Varicoceles are common and are found in 10% of normal men. They are more common in the left testicle but can involve both sides. With one out of every six couples having difficulty with conceiving and 50% of those due to the male, it is sometimes difficult to decide, especially if the male has a varicocele, is it the cause of the male infertility or just coincidence?

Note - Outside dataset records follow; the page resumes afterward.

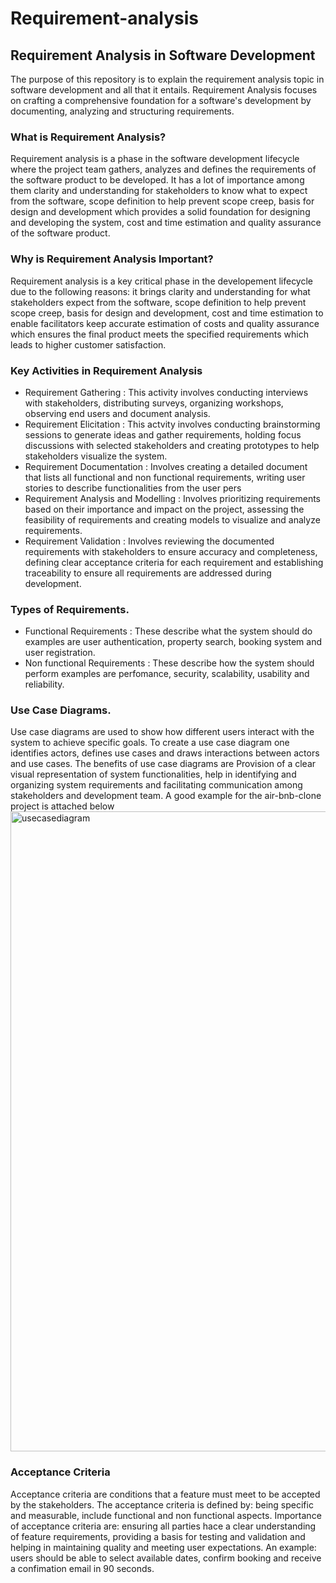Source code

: # Requirement-analysis

## Requirement Analysis in Software Development

 The purpose of this repository is to explain the requirement analysis topic in software development and all that it entails. Requirement Analysis focuses on crafting a comprehensive foundation for a software's development by documenting, analyzing and structuring requirements.

### What is Requirement Analysis?
Requirement analysis is a phase in the software development lifecycle where the project team gathers, analyzes and defines the requirements of the software product to be developed. It has a lot of importance among them clarity and understanding for stakeholders to know what to expect from the software, scope definition to help prevent scope creep, basis for design and development which provides a solid foundation for designing and developing the system, cost and time estimation and quality assurance of the software product.

### Why is Requirement Analysis Important?
Requirement analysis is a key critical phase in the developement lifecycle due to the following reasons: it brings clarity and understanding for what stakeholders expect from the software, scope definition to help prevent scope creep, basis for design and development, cost and time estimation to enable facilitators keep accurate estimation of costs and quality assurance which ensures the final product meets the specified requirements which leads to higher customer satisfaction.

### Key Activities in Requirement Analysis
- Requirement Gathering : This activity involves conducting interviews with stakeholders, distributing surveys, organizing workshops, observing end users and document analysis.
- Requirement Elicitation : This actvity involves conducting brainstorming sessions to generate ideas and gather requirements, holding focus discussions with selected stakeholders and creating prototypes to help stakeholders visualize the system.
- Requirement Documentation : Involves creating a detailed document that lists all functional and non functional requirements, writing user stories to describe functionalities from the user pers
- Requirement Analysis and Modelling : Involves prioritizing requirements based on their importance and impact on the project, assessing the feasibility of requirements and creating models to visualize and analyze requirements.
- Requirement Validation : Involves reviewing the documented requirements with stakeholders to ensure accuracy and completeness, defining clear acceptance criteria for each requirement and establishing traceability to ensure all requirements are addressed during development.

### Types of Requirements.
- Functional Requirements : These describe what the system should do examples are user authentication, property search, booking system and user registration.
- Non functional Requirements : These describe how the system should perform examples are perfomance, security, scalability, usability and reliability.

### Use Case Diagrams.
Use case diagrams are used to show how different users interact with the system to achieve specific goals. To create a use case diagram one identifies actors, defines use cases and draws interactions between actors and use cases.
The benefits of use case diagrams are Provision of a clear visual representation of system functionalities, help in identifying and organizing system requirements and facilitating communication among stakeholders and development team.
A good example for the air-bnb-clone project is attached below
<img width="1536" height="1024" alt="usecasediagram" src="https://github.com/user-attachments/assets/a4893a6d-0339-409f-b806-138f157e2cd2" />



### Acceptance Criteria
Acceptance criteria are conditions that a feature must meet to be accepted by the stakeholders. 
The acceptance criteria is defined by: being specific and measurable, include functional and non functional aspects.
Importance of acceptance criteria are: ensuring all parties hace a clear understanding of feature requirements, providing a basis for testing and validation and helping in maintaining quality and meeting user expectations.
An example: users should be able to select available dates, confirm booking and receive a confimation email in 90 seconds.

The diagnosis is often made by a urology specialist on a routine examination or if the male has decreased sperm parameters and is sent to the urologist for evaluation. Urologists often diagnose and commonly recommend surgical repair of the varicocele in men with abnormal SA. The problem is, surgically correcting a varicocele, known as a varicocelectomy, often does not improve the semen quality enough to change the therapy that will be required to result in pregnancy for the couple. A number of scientific studies have shown that varicocele surgery may improve sperm parameters (counts or motility), but randomized and controlled trials do not consistently show improved pregnancy rates. Therefore, because of these studies and Arizona Center for Fertility Studies experience in tracking pregnancy rates in infertile males who have had varicocele surgery, and have seen no statistical improvement in pregnancy rates, has not recommended varicocele surgery for the past 15+ years.

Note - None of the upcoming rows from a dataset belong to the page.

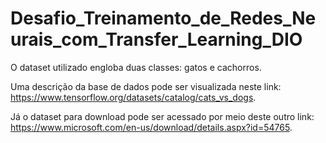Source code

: # Desafio_Treinamento_de_Redes_Neurais_com_Transfer_Learning_DIO

O dataset utilizado engloba duas classes: gatos e cachorros. 

Uma descrição da base de dados pode ser visualizada neste link: https://www.tensorflow.org/datasets/catalog/cats_vs_dogs. 
 
Já o dataset para download pode ser acessado por meio deste outro link: https://www.microsoft.com/en-us/download/details.aspx?id=54765.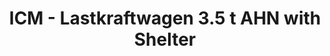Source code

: ---
layout: product
title: "ICM - Lastkraftwagen 3.5 t AHN with Shelter"
price: "TBA" 
desc: "N/A"
img_path: "/assets/img/ICM35417.jpg"
brand: "N/A"
available: false
special_offer: false
new: false
soon: false
cat: "010000"
subcat: "013600"
subsubcat: "0N/A"
sifra: "ICM35417"
popular: false
---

Statistically, in these couples, where there is a male factor as the cause of the infertility, the couple will need IUI or In-Vitro Fertilization (IVF) anyway, so Arizona Center for Fertility Studies asks, "why waste time and money on surgery for a varicocele"? To be fair, there is no way of knowing if the surgery "could" improve the sperm parameters enough to result in a pregnancy. Arizona Center for Fertility Studies believes that the couple needs to be given the pros and cons, as well as the unbiased results in the literature of varicocele surgery vs. no varicocele surgery, before they make their decision.
For couples that cannot or do not want to do infertility treatments when a male factor is found to be the reason for their difficulty with conception, there are some criteria to consider before making the decision to have varicocele surgery. If the count is under about 5 -10 million per cc, or the sperm motility is 30% or less, it is unlikely that the semen quality will improve enough after a varicocele repair to result in pregnancy without IUI or In-Vitro Fertilization (IVF). Men with sperm parameters that are just slightly low (15-20 million and motility at 50%) and the female work-up is normal, may be more reasonable candidates for varicocele surgery. However, most couples with sperm parameters in this range will probably conceive on their own without surgery. There are as many studies in the literature showing varicocele surgery makes no difference in pregnancy outcome as there are that shows it does. In younger couples, or where the surgery may be covered by insurance and the infertility treatments are not, the male may decide to have the surgery and "see what happens". Generally done under general anesthesia, the procedure is relatively easy, quick and associated with few complications. If the couple is not successful in 6-9 months then either IUI or In-Vitro Fertilization (IVF) can be discussed.